Hábitos e combinações alimentares interferem na absorção de nutrientes pelo corpo
Especialistas explicam como mastigação, cafeína e doenças digestivas impactam o aproveitamento de vitaminas e minerais pelo organismo
Muitas pessoas acreditam que a manutenção de um organismo funcional depende exclusivamente da escolha de alimentos saudáveis, mas o processo de nutrição é mais complexo. A forma como os itens são consumidos e combinados determina a eficiência da absorção de nutrientes, que começa na mastigação, passa pela ação de ácidos e enzimas no estômago e culmina no intestino. Nesta etapa final, as vilosidades aumentam a área de contato para captar vitaminas e minerais, transportando-os para a corrente sanguínea ou vasos linfáticos através de mecanismos como difusão e transporte ativo.

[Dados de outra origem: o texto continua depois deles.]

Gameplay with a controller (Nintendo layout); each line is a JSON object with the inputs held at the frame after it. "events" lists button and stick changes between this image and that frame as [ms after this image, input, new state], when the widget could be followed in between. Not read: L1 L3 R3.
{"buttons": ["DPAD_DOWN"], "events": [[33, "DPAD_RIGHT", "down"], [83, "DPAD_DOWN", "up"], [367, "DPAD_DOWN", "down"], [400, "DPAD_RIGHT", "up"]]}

Diversos comportamentos cotidianos podem comprometer essa etapa biológica natural, impedindo que o corpo aproveite os benefícios da dieta. O consumo excessivo de álcool inflama a mucosa intestinal, enquanto o uso indiscriminado de antiácidos altera o pH estomacal necessário para processar ferro e cálcio. O nutrólogo Daniel Magnoni destaca outros fatores mecânicos e químicos que prejudicam o processo. “É o caso da mastigação insuficiente, pois pedaços grandes de comida dificultam a ação das enzimas, e excesso de líquidos nas refeições, os quais podem diluir o ácido clorídrico do estômago, essencial para iniciar a quebra de proteínas e ativar certas enzimas”, explica o especialista.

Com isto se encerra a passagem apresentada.